Thanks to AllThingsFinancial, I came across this piece by Ben Stein, who I’ve mentioned fairly often on this blog. I like Ben Stein even though we don’t always agree on every issue.
In his new column in the New York Times, Ben talks about the huge disparity between worker and executive pay. He provides some examples of how the differential has grown over the last forty years and postulates some reasons on why we have allowed this to occur. His reasoning stems from the lack of governance by the board of directors. The members of the board, who are supposed to work for the shareholders, now exist to protect executives from the shareholders. Ben says this is not a result of a free market.
We should be up in arms! Why has there not been a worker revolution? We have not stormed on Washington or the Board Room demanding a fairer system. Why not?
I think it comes down to the “American Dream,” which was basically a myth perpetuated over the last couple of centuries. The American Dream says that anyone can get rich, anyone can move up in class, anyone can build wealth beyond their wildest dreams. Sure, some do. And those that do are fashioned into “proof” that the American Dream works. (See “anecdotal evidence.”)

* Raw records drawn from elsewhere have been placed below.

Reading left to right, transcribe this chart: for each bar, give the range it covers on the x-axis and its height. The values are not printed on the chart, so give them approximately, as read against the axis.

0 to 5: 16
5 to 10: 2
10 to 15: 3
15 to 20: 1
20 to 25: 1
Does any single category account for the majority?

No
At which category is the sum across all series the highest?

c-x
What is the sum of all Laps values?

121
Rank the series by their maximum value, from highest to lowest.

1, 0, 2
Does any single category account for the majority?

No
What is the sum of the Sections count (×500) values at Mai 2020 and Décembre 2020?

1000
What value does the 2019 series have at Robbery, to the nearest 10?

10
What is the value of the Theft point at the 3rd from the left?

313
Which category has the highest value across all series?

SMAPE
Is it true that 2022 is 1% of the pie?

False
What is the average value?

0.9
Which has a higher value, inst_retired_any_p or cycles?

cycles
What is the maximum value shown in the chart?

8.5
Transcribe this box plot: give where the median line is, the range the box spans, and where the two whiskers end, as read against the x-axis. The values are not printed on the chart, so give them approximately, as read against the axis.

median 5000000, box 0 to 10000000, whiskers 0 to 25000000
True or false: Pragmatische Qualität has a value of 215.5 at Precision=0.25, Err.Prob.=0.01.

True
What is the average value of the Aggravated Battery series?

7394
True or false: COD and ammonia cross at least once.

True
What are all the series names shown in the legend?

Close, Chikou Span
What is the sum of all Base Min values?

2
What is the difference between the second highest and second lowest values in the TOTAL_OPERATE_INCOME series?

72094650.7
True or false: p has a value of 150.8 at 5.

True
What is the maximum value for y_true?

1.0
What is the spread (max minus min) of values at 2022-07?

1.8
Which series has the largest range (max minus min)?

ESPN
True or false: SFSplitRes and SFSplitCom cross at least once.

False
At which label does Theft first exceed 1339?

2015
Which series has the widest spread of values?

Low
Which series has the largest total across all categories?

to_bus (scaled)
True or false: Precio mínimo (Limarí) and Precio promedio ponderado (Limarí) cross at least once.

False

Most people will struggle their entire lives to survive or just “get by,” even if the United States is the richest nation in the world. I’m not talking about people who spend as if there were no tomorrow, racking up mounds of debt they plan to leave to their children to deal with. Honest workers, honestly trying to move up through education and networking, will generally remain lower-middle-of-the-road.
We don’t want anything “bad” to happen to the richest in our country because we think we’re going to be there someday. All right, now it’s my turn to get off the soapbox.